According to the WHO, < 20% of the world's adolescent population lead sufficiently physically active lives [61]. With the COVID-19 pandemic, this situation has worsened, with significant decreases in physical activity levels especially among children living in urban areas [24]. Contrary to these findings, no difference was found between male children living in rural and urban areas in terms of physical activity levels in our study. In addition, in this context, our findings in terms of gender variable, no difference was found between girls and boys. Unlike our findings, some studies in European countries and Kuwait in the literature have found that girls have less physical activity levels than boys [62, 63]. Moreover, girls spent more time sitting and engaging in sedentary activities than boys, which puts them at greater risk for health concerns like metabolic dysregulation or obesity [64, 65]. The fact that these findings present different results from those in our study may be due to regional differences. In some countries, the participation of girls in sports may not be highly encouraged. Therefore, urgent actions are needed to increase physical activity among this population.

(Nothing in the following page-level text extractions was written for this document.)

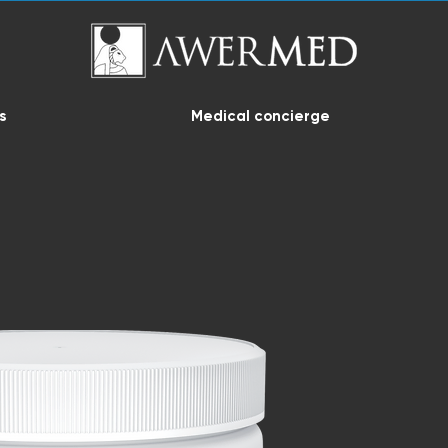
s
Medical concierge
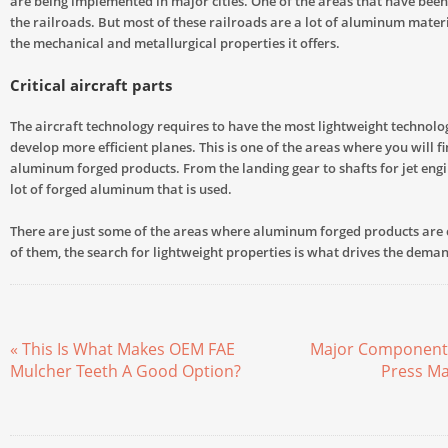
are being implemented in major cities. One of the areas that have been
the railroads. But most of these railroads are a lot of aluminum mater
the mechanical and metallurgical properties it offers.
Critical aircraft parts
The aircraft technology requires to have the most lightweight technolo
develop more efficient planes. This is one of the areas where you will fi
aluminum forged products. From the landing gear to shafts for jet engin
lot of forged aluminum that is used.
There are just some of the areas where aluminum forged products are 
of them, the search for lightweight properties is what drives the dem
« This Is What Makes OEM FAE
Major Components
Mulcher Teeth A Good Option?
Press Ma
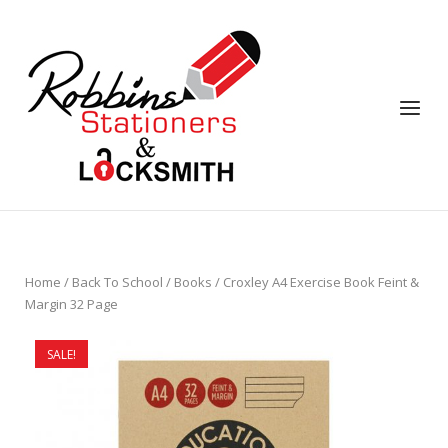
Skip
to
content
Menu
Home
/
Back To School
/
Books
/ Croxley A4 Exercise Book Feint &
Margin 32 Page
SALE!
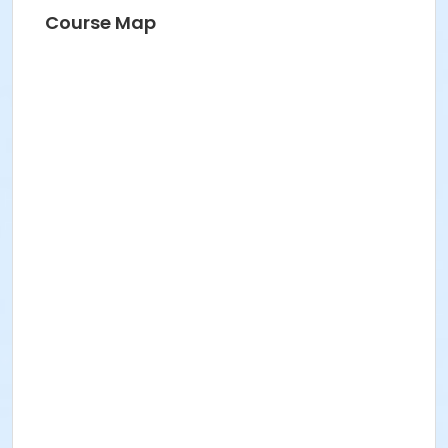
Course Map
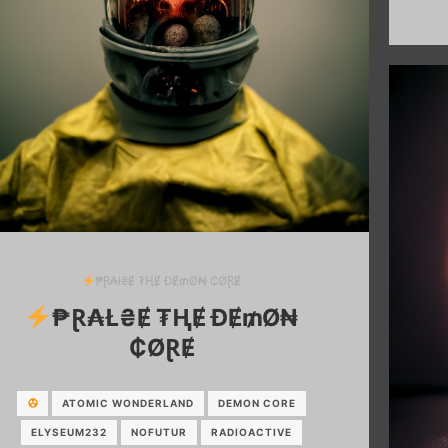
₱Ɽ₳ł₴Ɇ ₮ⱧɆ ĐɆ₥Ø₦ ₵ØⱤɆ
₱Ɽ₳Ł₴Ɇ ₮ⱧɆ ĐɆ₥Ø₦
₵ØⱤɆ
ATOMIC WONDERLAND
DEMON CORE
ELYSEUM232
NOFUTUR
RADIOACTIVE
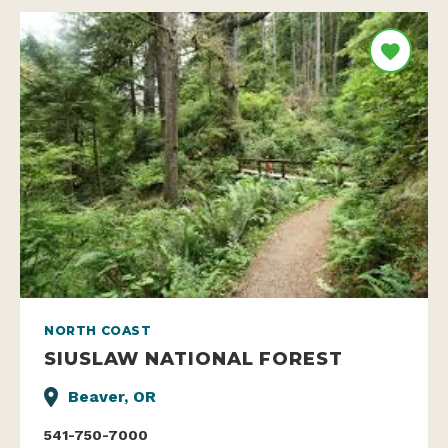
NORTH COAST
SIUSLAW NATIONAL FOREST
Beaver, OR
541-750-7000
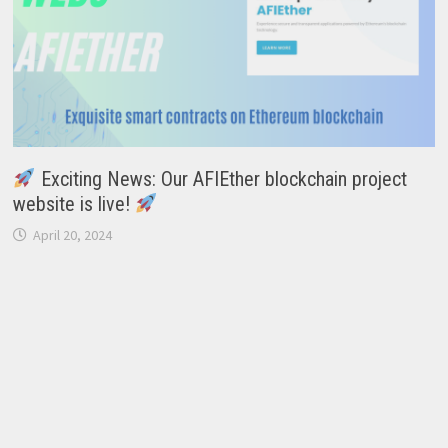
Exciting News: Our AFIEther blockchain project
website is live!
April 20, 2024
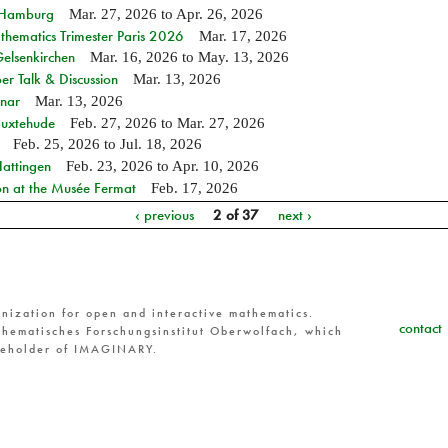
n Hamburg
Mar. 27, 2026
to
Apr. 26, 2026
hematics Trimester Paris 2026
Mar. 17, 2026
Gelsenkirchen
Mar. 16, 2026
to
May. 13, 2026
r Talk & Discussion
Mar. 13, 2026
nar
Mar. 13, 2026
Buxtehude
Feb. 27, 2026
to
Mar. 27, 2026
Feb. 25, 2026
to
Jul. 18, 2026
Hattingen
Feb. 23, 2026
to
Apr. 10, 2026
on at the Musée Fermat
Feb. 17, 2026
‹ previous
2 of 37
next ›
nization for open and interactive mathematics.
contact
hematisches Forschungsinstitut Oberwolfach, which
reholder of IMAGINARY.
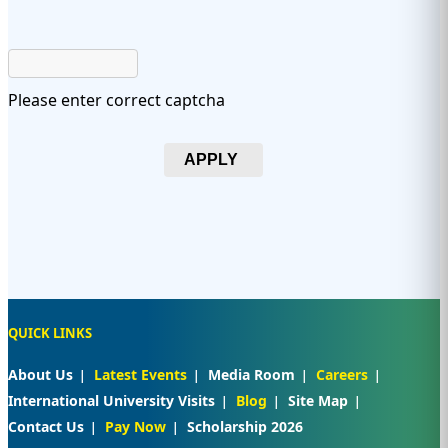
Please enter correct captcha
APPLY
QUICK LINKS
About Us
Latest Events
Media Room
Careers
International University Visits
Blog
Site Map
Contact Us
Pay Now
Scholarship 2026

The results of this study determined that children with a high level of food addiction tend to be more obese. In relation with this result, Balanzá-Martínez et al. observed that boredom may induce overeating of non-healthier food and increase screen time [66]. Thus, after the "lockdown", daily lifestyle behaviors may have changed, decreasing outdoor time, and increasing sedentary lifestyles among adolescents. In a study conducted in parallel with our findings, overweight children exhibited more food approach behaviors and lower food avoidance behaviors compared to underweight or normal weight children [67]. Sila et al. found a statistically significant difference (p > 0.01) in nutritional status between gender, with the percentage of boys being overweight or obese compared to girls [50]. In addition, majority of Kuwaiti adolescents, especially girls, have unhealthy dietary practices [63]. However, no significant difference (p > 0.05) was found between girls and boys in our findings. Moreover, Martínez-López et al. revealed an increased in foods rich in fats and sugars among adolescents in Spain, increasing the prevalence of fast-food consumption [68]. These differences between studies may be due to place of residence, education level or the economic situation of the society, access to healthy food and the difference in the kind of food they take.

We are aware of several limitations associated with the small sample size in this study. In addition, if information about the nutritional records of the children included in the study could be accessed, it would be possible to conduct a more detailed analysis. In addition, data were obtained using a scale in addition to body composition measurements in this study. Finally, if the obesity status of the children's families could be examined, it would be possible to predict a hereditary condition.

Conclusion

This study has produced relevant information about obesity, eating behaviors and physical activity status of Turkish children. The data on obesity and eating behaviors indicate that urban children had a higher height, weight, BMI and food addiction than rural children. However, in terms of physical activity levels no difference was found between children living in rural and urban areas. In addition, children with a high level of food addiction tend to be more obese. The findings highlight the urgent need to implement an appropriate intervention to increase physical activity levels, to improve healthy diet and to decrease sedentary behavior among these populations. In addition, governments should take into consideration participation of girls in sports and implement new effective policies to promote and create adherence healthy behaviors. Finally, to improve this Turkey situation after COVID-19 in children, it would be necessary more regular physical activities and healthy food patterns.